THE DATA
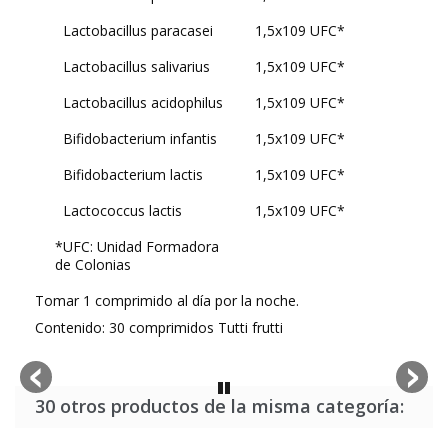
Lactobacillus paracasei
1,5x109 UFC*
Lactobacillus salivarius
1,5x109 UFC*
Lactobacillus acidophilus
1,5x109 UFC*
Bifidobacterium infantis
1,5x109 UFC*
Bifidobacterium lactis
1,5x109 UFC*
Lactococcus lactis
1,5x109 UFC*
*UFC: Unidad Formadora
de Colonias
Tomar 1 comprimido al día por la noche.
Contenido: 30 comprimidos Tutti frutti
30 otros productos de la misma categoría:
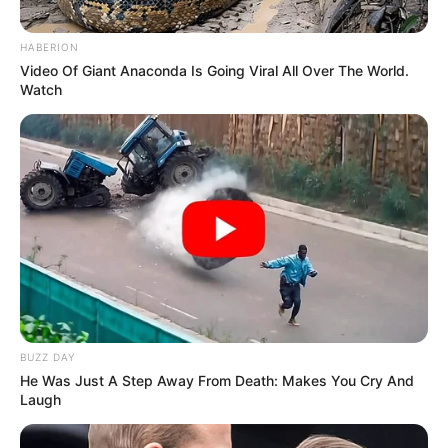
HABERION
Video Of Giant Anaconda Is Going Viral All Over The World.
Watch
BUZZ DAY
He Was Just A Step Away From Death: Makes You Cry And
Laugh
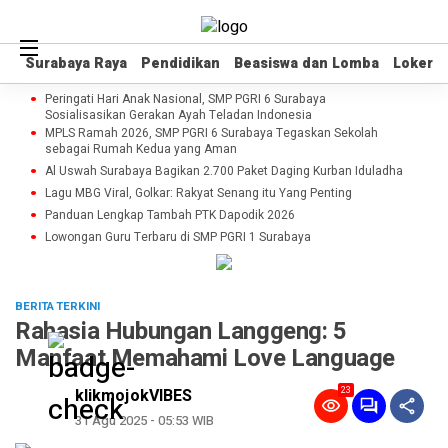
Surabaya Raya
Surabaya Raya
Pendidikan
Pendidikan
Beasiswa dan Lomba
Beasiswa dan Lomba
Loker
Loker
Peringati Hari Anak Nasional, SMP PGRI 6 Surabaya
Sosialisasikan Gerakan Ayah Teladan Indonesia
MPLS Ramah 2026, SMP PGRI 6 Surabaya Tegaskan Sekolah
sebagai Rumah Kedua yang Aman
Al Uswah Surabaya Bagikan 2.700 Paket Daging Kurban Iduladha
Lagu MBG Viral, Golkar: Rakyat Senang itu Yang Penting
Panduan Lengkap Tambah PTK Dapodik 2026
Lowongan Guru Terbaru di SMP PGRI 1 Surabaya
BERITA TERKINI
Rahasia Hubungan Langgeng: 5
Manfaat Memahami Love Language
23
klikmojokVIBES
31 Agu 2025 - 05:53 WIB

WHAT THE TASK REQUIRES
Return the complete material exactly as given, excluding images.

TASK SOLUTION
Lactobacillus paracasei
1,5x109 UFC*
Lactobacillus salivarius
1,5x109 UFC*
Lactobacillus acidophilus
1,5x109 UFC*
Bifidobacterium infantis
1,5x109 UFC*
Bifidobacterium lactis
1,5x109 UFC*
Lactococcus lactis
1,5x109 UFC*
*UFC: Unidad Formadora
de Colonias
Tomar 1 comprimido al día por la noche.
Contenido: 30 comprimidos Tutti frutti
30 otros productos de la misma categoría:
HABERION
Video Of Giant Anaconda Is Going Viral All Over The World.
Watch
BUZZ DAY
He Was Just A Step Away From Death: Makes You Cry And
Laugh
Surabaya Raya
Surabaya Raya
Pendidikan
Pendidikan
Beasiswa dan Lomba
Beasiswa dan Lomba
Loker
Loker
Peringati Hari Anak Nasional, SMP PGRI 6 Surabaya
Sosialisasikan Gerakan Ayah Teladan Indonesia
MPLS Ramah 2026, SMP PGRI 6 Surabaya Tegaskan Sekolah
sebagai Rumah Kedua yang Aman
Al Uswah Surabaya Bagikan 2.700 Paket Daging Kurban Iduladha
Lagu MBG Viral, Golkar: Rakyat Senang itu Yang Penting
Panduan Lengkap Tambah PTK Dapodik 2026
Lowongan Guru Terbaru di SMP PGRI 1 Surabaya
BERITA TERKINI
Rahasia Hubungan Langgeng: 5
Manfaat Memahami Love Language
23
klikmojokVIBES
31 Agu 2025 - 05:53 WIB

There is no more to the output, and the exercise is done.